De mondialisering van het wielrennen is een glijmiddel om internationale sponsors naar de sport te lokken. Het is voor die bedrijven enorm belangrijk dat marketingcampagnes in Europa (de bakermat van het wielrennen) worden doorgetrokken naar de VS en Azië. En dat kan nu, met de Tour Down Under in Australië of de Ronde van Californië. “Via een internationalisering en een betere spreiding van de wedstrijden wil de UCI de aandacht van de wielerliefhebber het hele jaar door op peil houden en de sponsors over een langere periode kansen op zichtbaarheid bezorgen. Niet toevallig explodeerden de jongste twintig jaar de budgetten van de wielerteams, net toen de mondialisering op gang kwam”, stelt Caryn vast. In 1992 bedroeg het gemiddelde budget van een topteam 3,9 miljoen euro. In 2000 liep het gemiddelde op naar 7,2 miljoen euro. Mapei-Quick Step (toen met Johan Museeuw) spande in die periode de kroon met 10,8 miljoen euro. De gemiddelde budgetten liggen momenteel tussen 10 en 12 miljoen euro. Caryn: “Het staat als een paal boven water dat de te verdelen middelen groter worden, ook de tv-rechten waar de wielerploegen vroeg of laat een deel van zullen innen.”

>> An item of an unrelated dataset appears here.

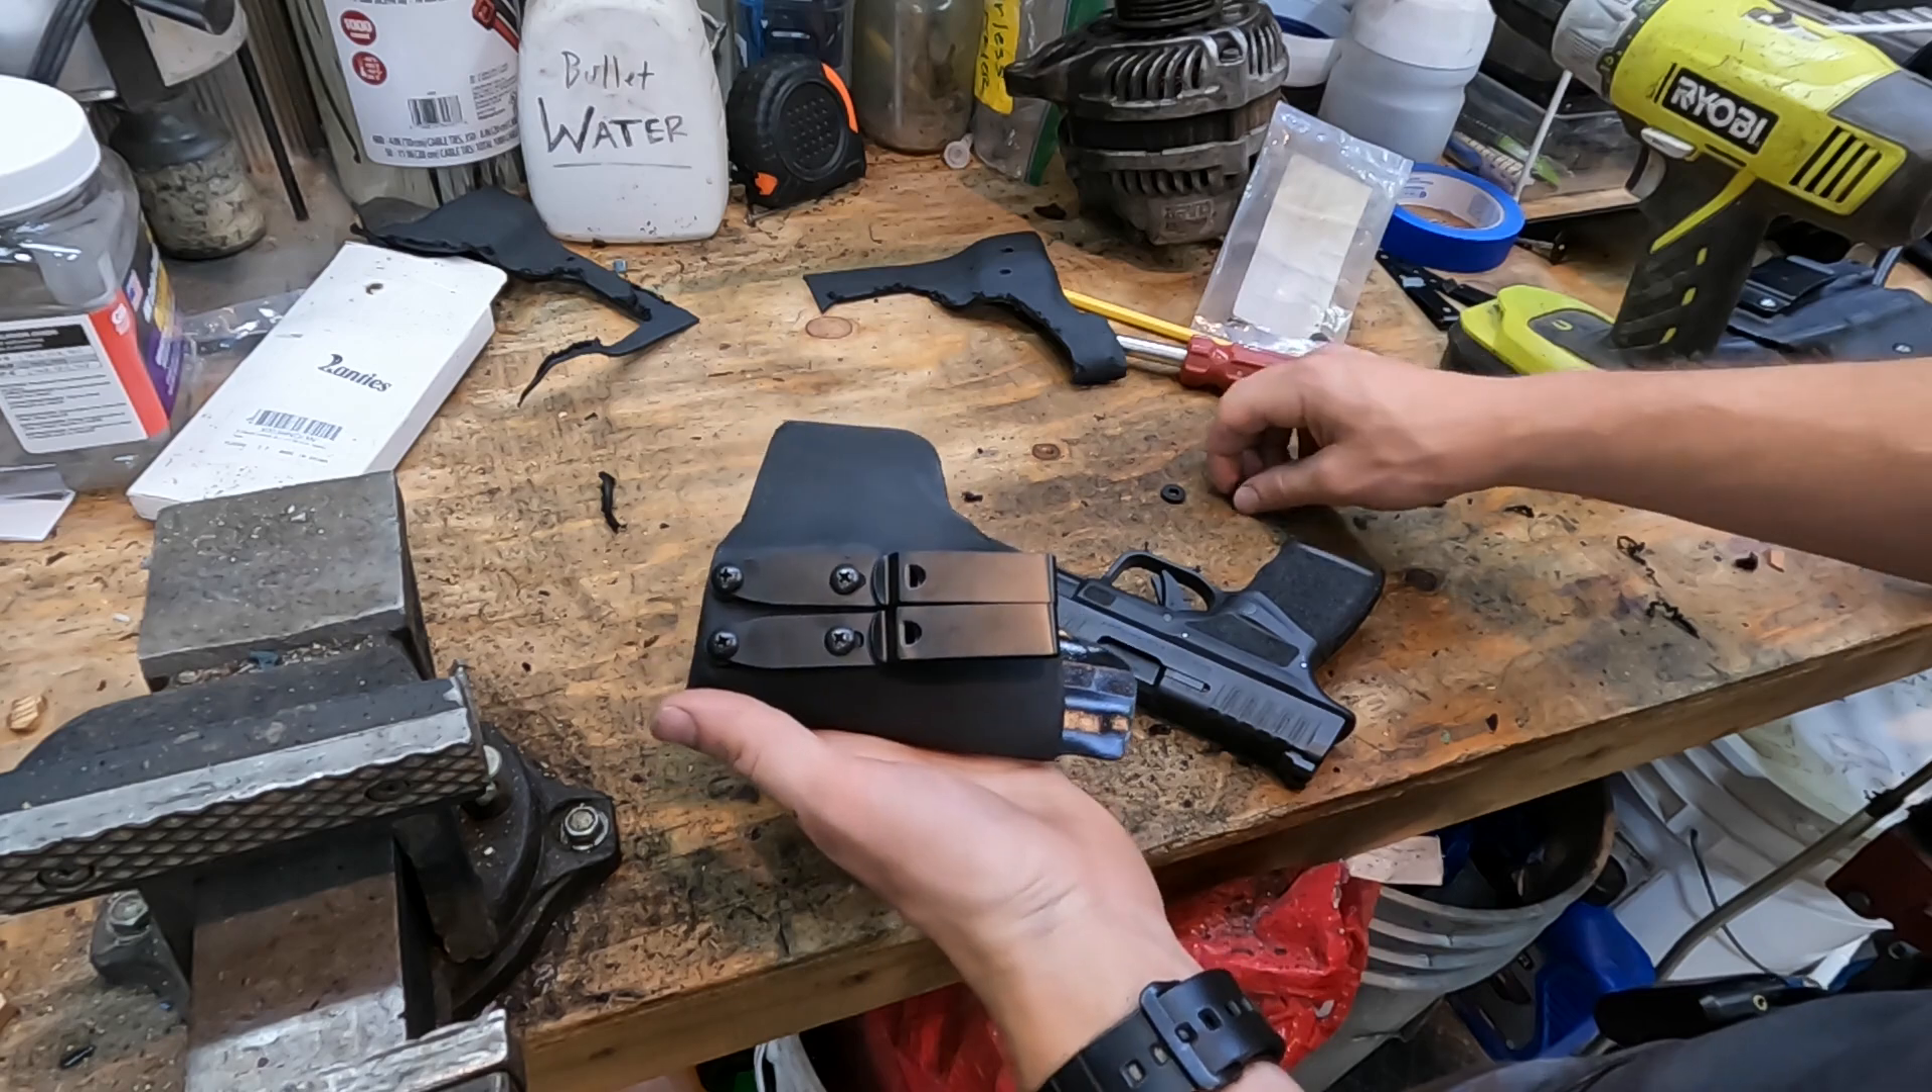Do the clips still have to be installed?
No.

Toch waarschuwt Wim Lagae dat de tv-rechten nooit dé melkkoe van het wielrennen zullen worden: “Wielerwedstrijden organiseren en uitzenden, blijft duur. Het vindt plaats op de openbare weg, wat een zware investering vergt om de veiligheid te garanderen. De netto-opbrengsten van wielerwedstrijden zullen nooit het niveau van het voetbal halen. Ook de mediagroepen moeten er heel wat geld in steken.” Wielrennen op tv kan in theorie meer opbrengen als het via betaalzenders zou worden uitgezonden. “Maar gerechtelijke uitspraken bepalen dat grote wedstrijden op het open net moeten worden aangeboden”, waarschuwt Lagae. “Het grote geld valt er dus niet mee te verdienen. Voor merchandising is er wel groeimarge. Maar andere inkomstenbronnen zoals ticketing zie ik het wielrennen niet direct aanboren. Of je moet een inkomprijs vragen op de Muur van Geraardsbergen of aan de kasseistroken van Parijs-Roubaix.”

ALAIN MOUTON

Het team van topsprinter Mark Cavendish heeft een budget van 15 miljoen euro. Dat is evenveel als pakweg AA Gent.